Wege des Open Access

Prinzipiell wird zwischen dem „Goldenen Weg“ und dem „Grünen Weg“ des Open Access unterschieden. Die HTWK Leipzig unterstützt beide Publikationsverfahren. Nachfolgend finden Sie Informationen zu den verschiedenen Wegen des Open Access.

     Goldener Weg

    Die Erstveröffentlichung einer wissenschaftlichen Publikation in einer Open Access-Zeitschrift wird als der Goldene Weg bezeichnet.

    Open-Access-Zeitschriften setzen verschiedene Peer-Review-Verfahren ein, um eine hohe wissenschaftliche Qualität der ihrer publizierten Artikel zu gewährleisten. Eine Übersicht über Open-Access-Fachzeitschriften mit Qualitätskontrolle bietet das Directory of Open Access Journals (DOAJ). Im Directory of Open Access Books (DOAB) kann nach frei zugänglichen Monographien recherchiert werden.

    Autorinnen und Autoren vergeben sogenannte Open-Content-Lizenzen um ihre Nutzungs- und Urheberrechte zu wahren.

    In der Regel erheben die Verlage pro akzeptiertem Open Access-Artikel eine Publikationsgebühr (article-processing charges oder APC). Informationen zur Finanzierung von Open-Access-Publikationen finden Sie auf der Seite Finanzierungsmöglichkeiten.

     Grüner Weg

    Der Grüne Weg ist die Zweitveröffentlichung eines Artikels oder einer Monographie im Open Access auf einem institutionellen oder disziplinären Repositorium nach der Erstveröffentlichung in einem Verlag.

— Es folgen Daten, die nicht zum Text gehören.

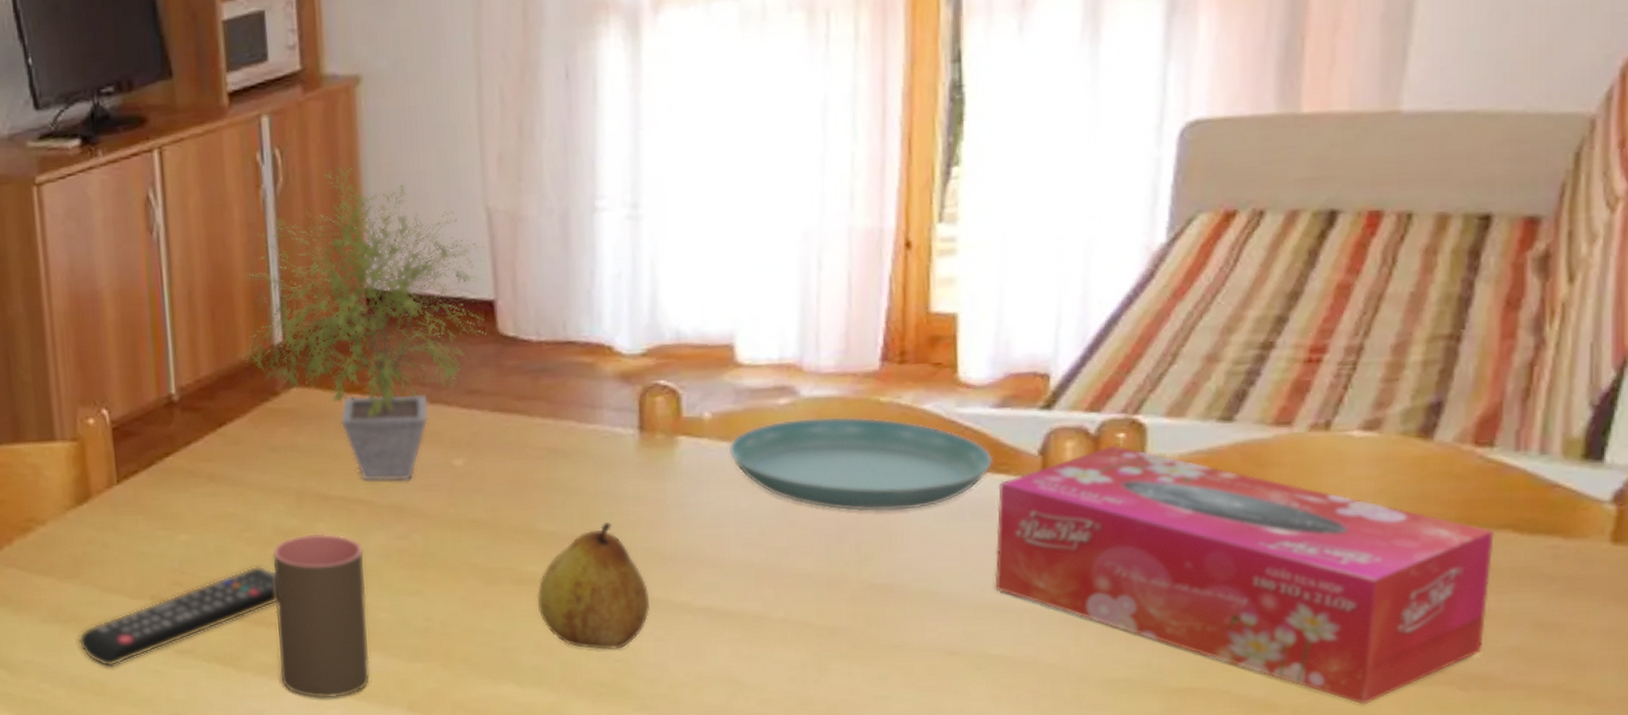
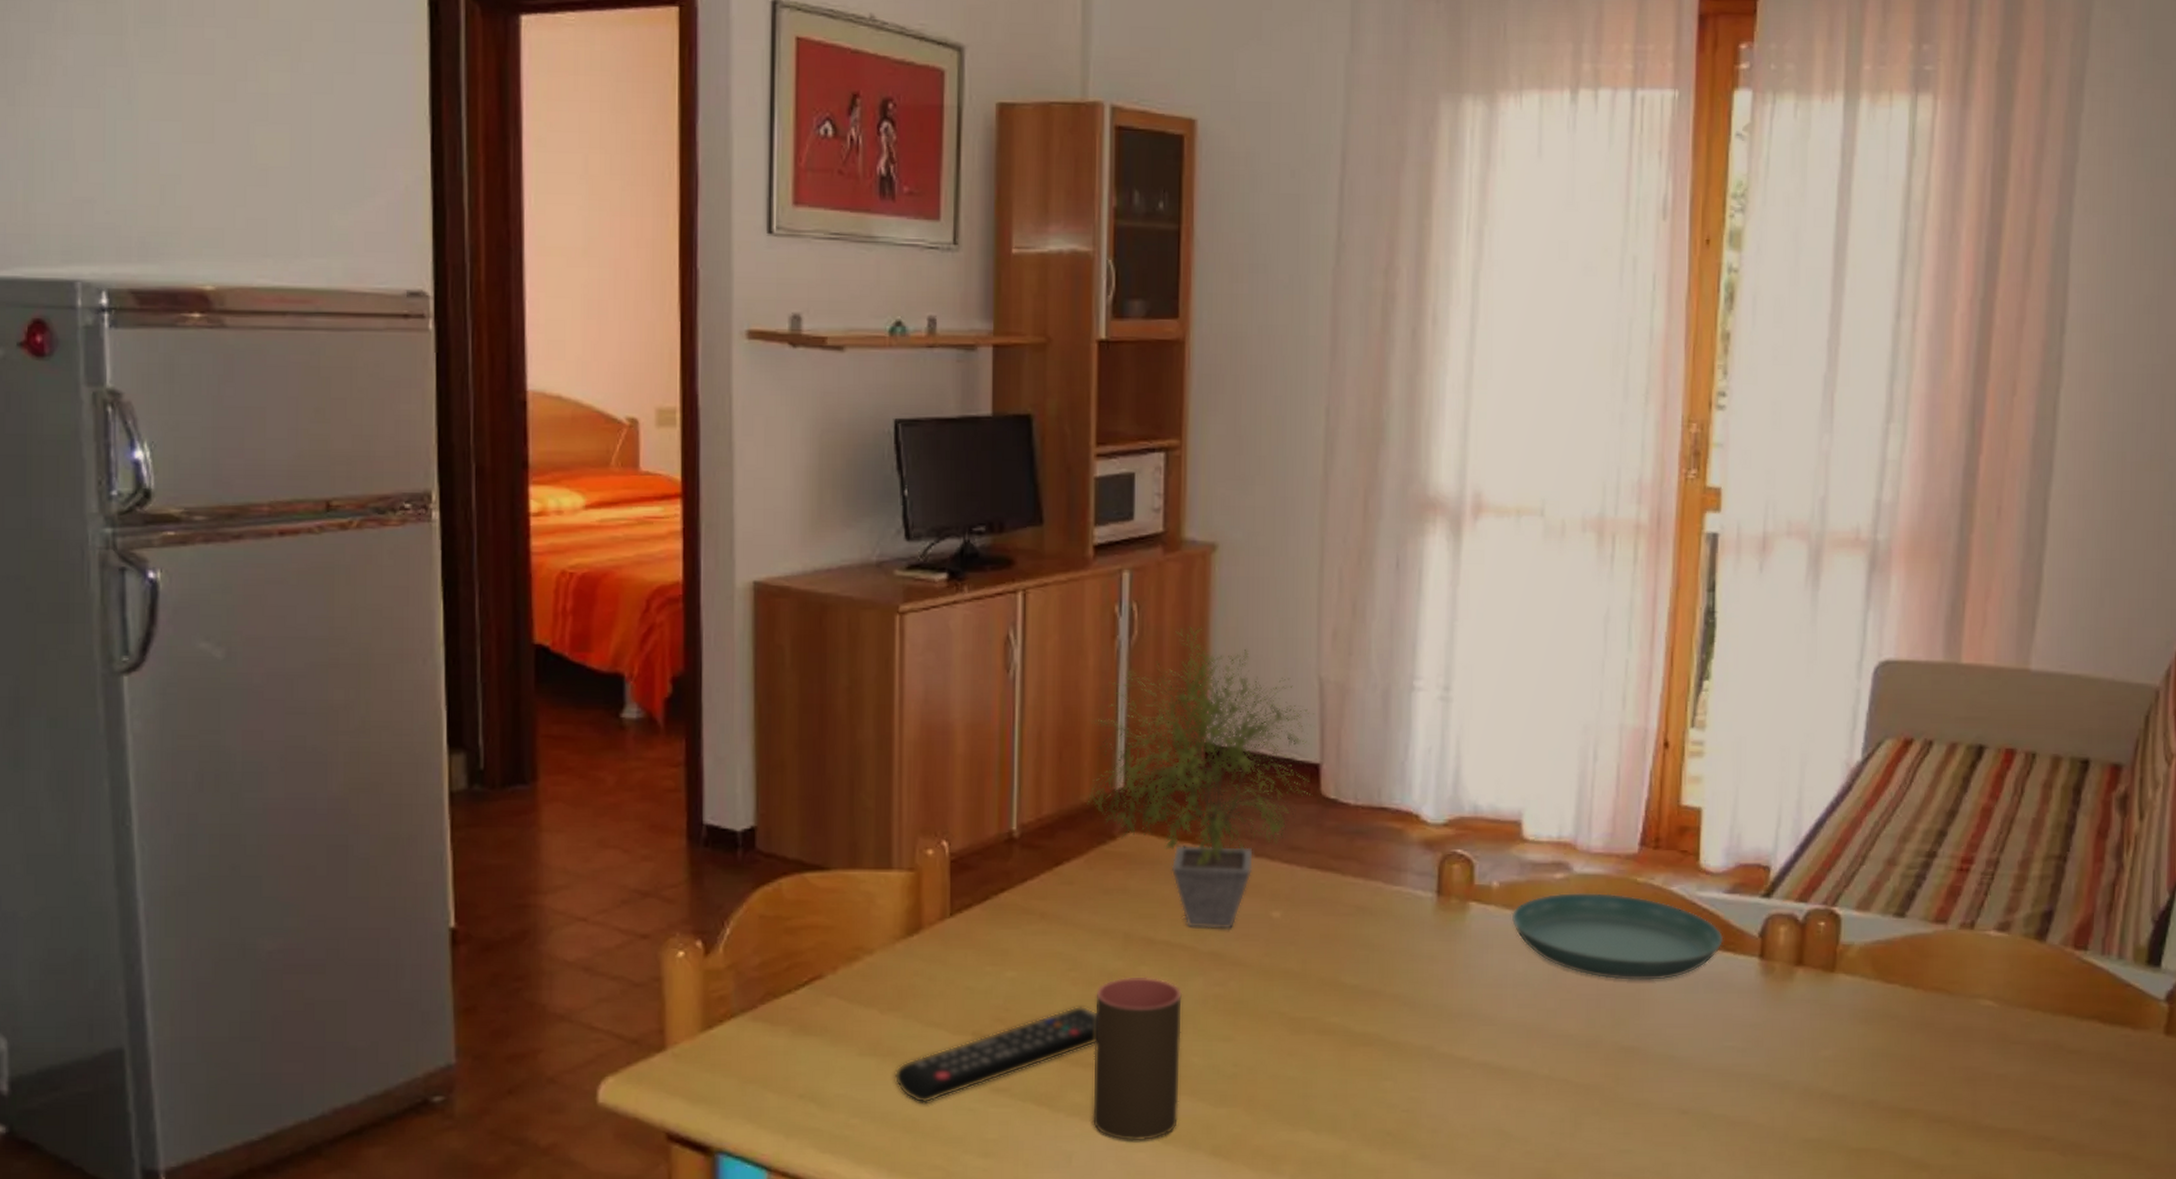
fruit: present [536,522,651,650] -> none [1337,979,1436,1100]
tissue box: present [995,445,1494,705] -> none [1720,932,2086,1167]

    Eine Zweitveröffentlichung ist nur unter bestimmten Bedingungen möglich. Häufig muss eine Embargofrist eingehalten werden. Eine Prüfung des Verlagsvertrages ist für die Klärung der Zweitveröffentlichung zwingend notwendig. Bitte achten Sie beim Abschluss von Verlagsverträgen darauf, sich die einfachen Nutzungsrechte der elektronischen Version vorzubehalten.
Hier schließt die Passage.